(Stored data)

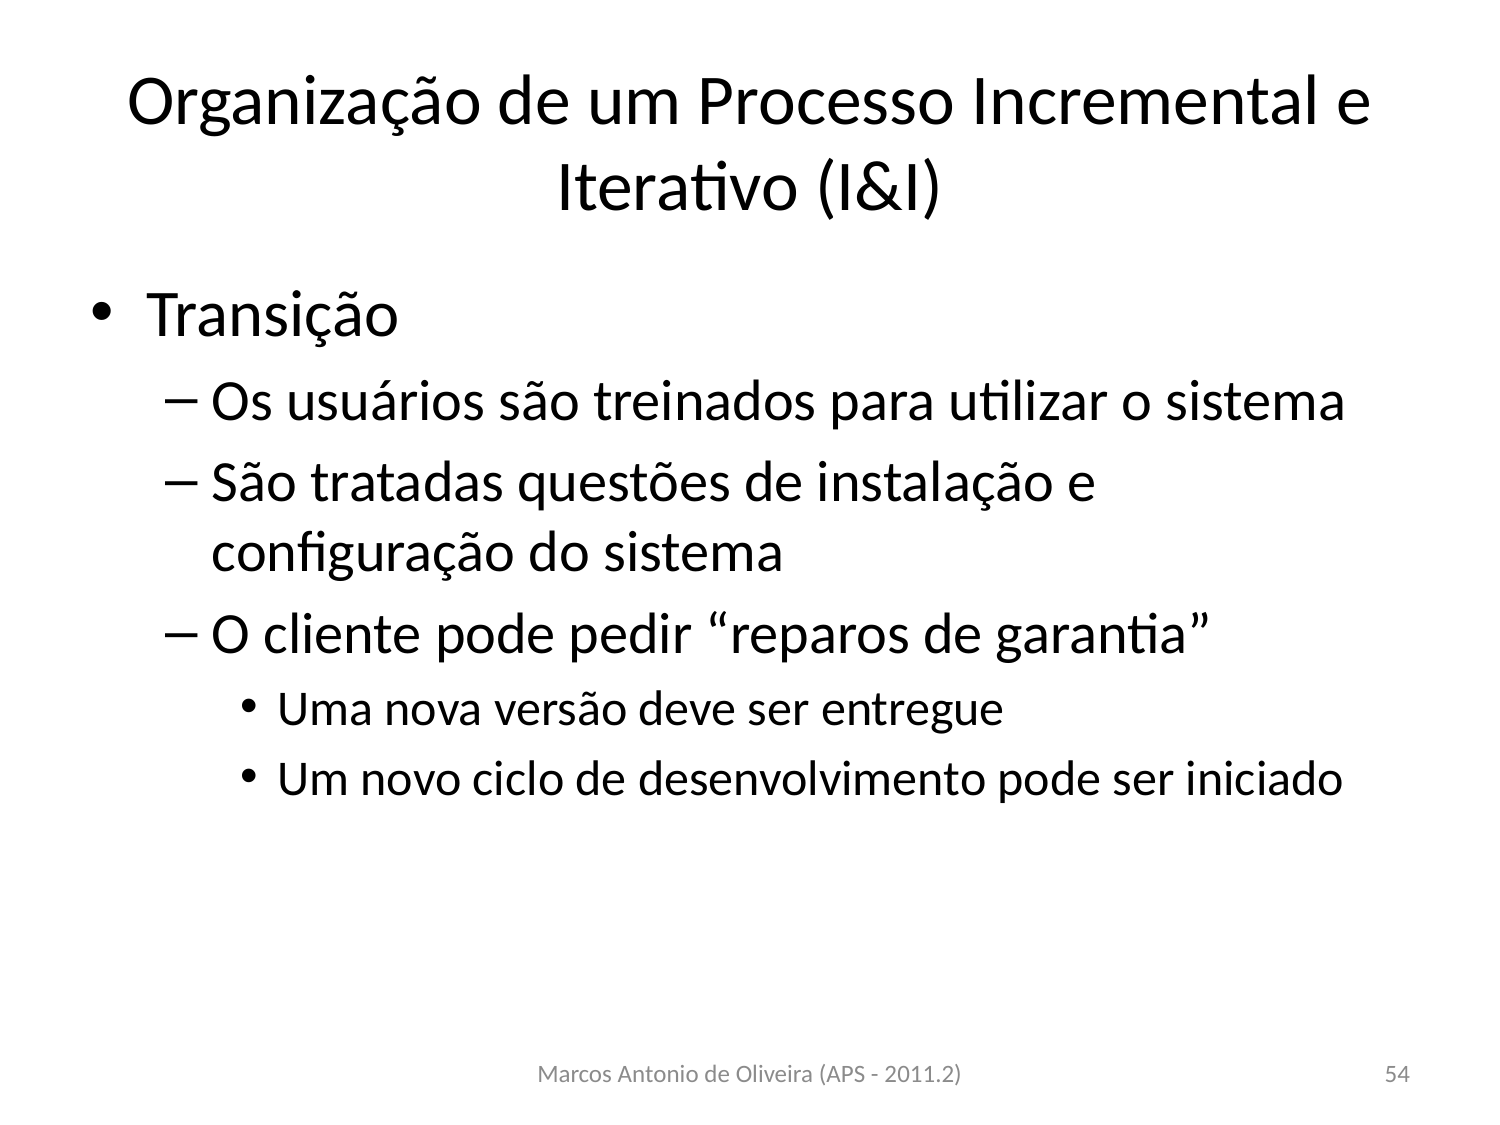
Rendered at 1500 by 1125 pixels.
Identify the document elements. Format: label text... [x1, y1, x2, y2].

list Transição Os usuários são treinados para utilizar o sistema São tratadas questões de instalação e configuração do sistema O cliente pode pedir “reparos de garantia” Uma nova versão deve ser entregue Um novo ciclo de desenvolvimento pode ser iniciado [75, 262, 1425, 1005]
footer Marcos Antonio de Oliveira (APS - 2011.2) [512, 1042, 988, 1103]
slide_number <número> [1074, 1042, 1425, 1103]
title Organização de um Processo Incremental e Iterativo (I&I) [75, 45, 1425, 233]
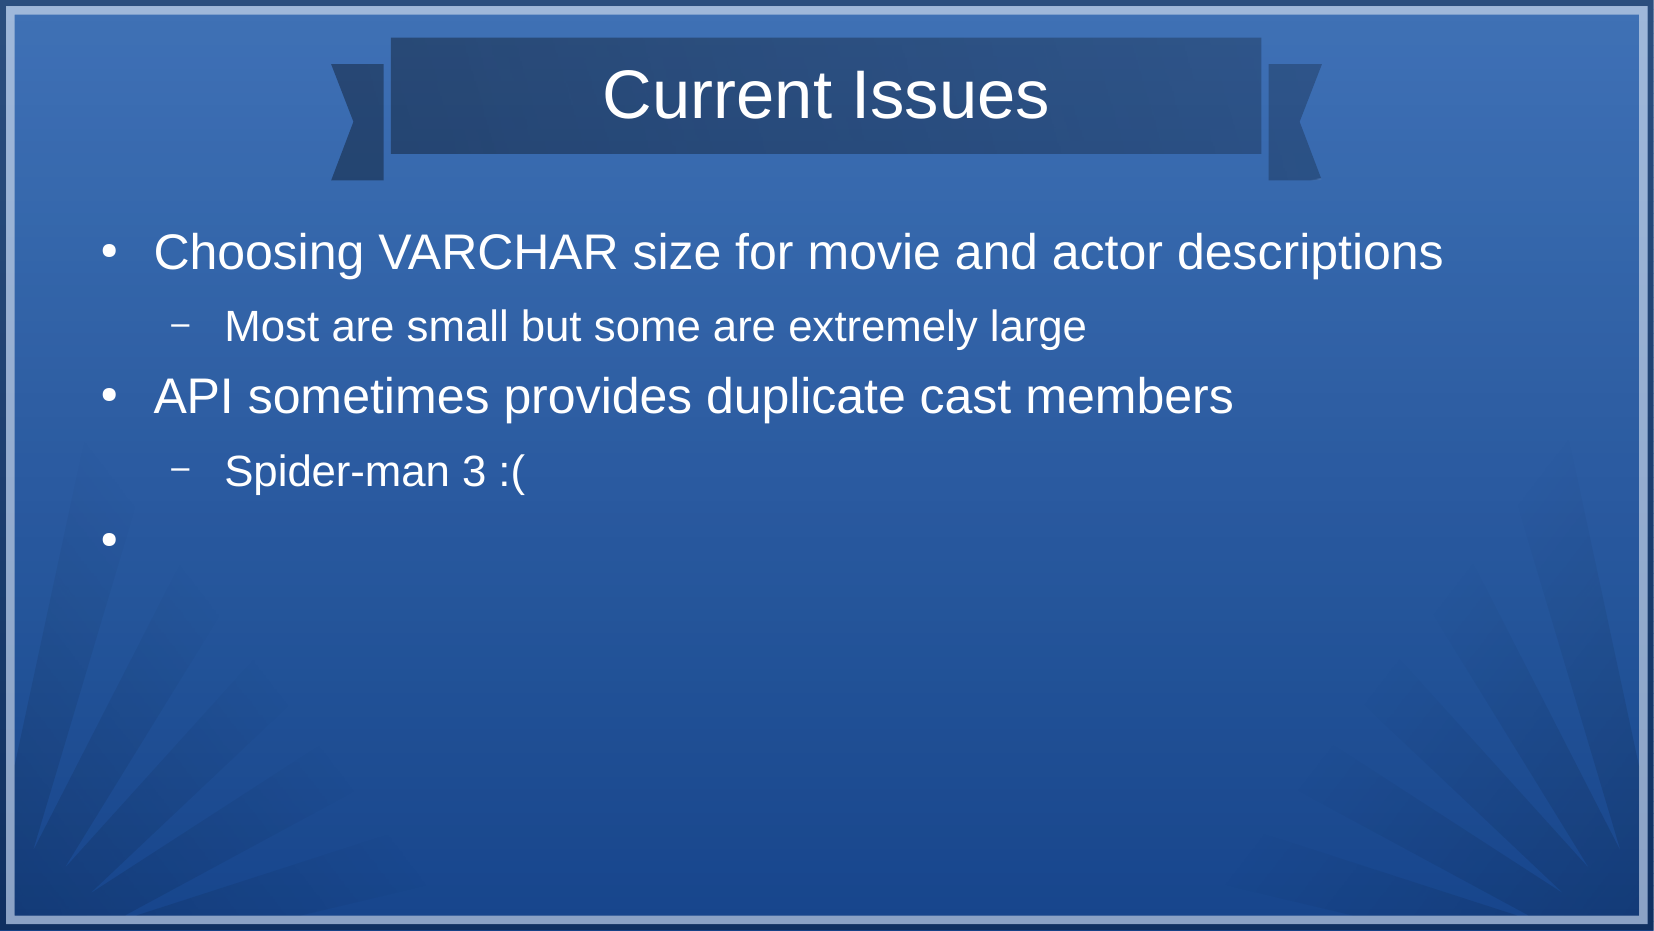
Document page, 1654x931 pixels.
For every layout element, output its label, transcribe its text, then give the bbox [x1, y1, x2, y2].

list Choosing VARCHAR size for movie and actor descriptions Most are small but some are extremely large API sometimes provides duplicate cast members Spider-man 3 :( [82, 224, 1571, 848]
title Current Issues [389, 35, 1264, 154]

* **Set problem**:
Copy out the stretch of the data above from its start through the line containing "footer Marcos Antonio", both ends included. Leave the pictures out of your answer.

* **Solved problem**:
Rendered at 1500 by 1125 pixels.
Identify the document elements. Format: label text... [x1, y1, x2, y2].

list Transição Os usuários são treinados para utilizar o sistema São tratadas questões de instalação e configuração do sistema O cliente pode pedir “reparos de garantia” Uma nova versão deve ser entregue Um novo ciclo de desenvolvimento pode ser iniciado [75, 262, 1425, 1005]
footer Marcos Antonio de Oliveira (APS - 2011.2) [512, 1042, 988, 1103]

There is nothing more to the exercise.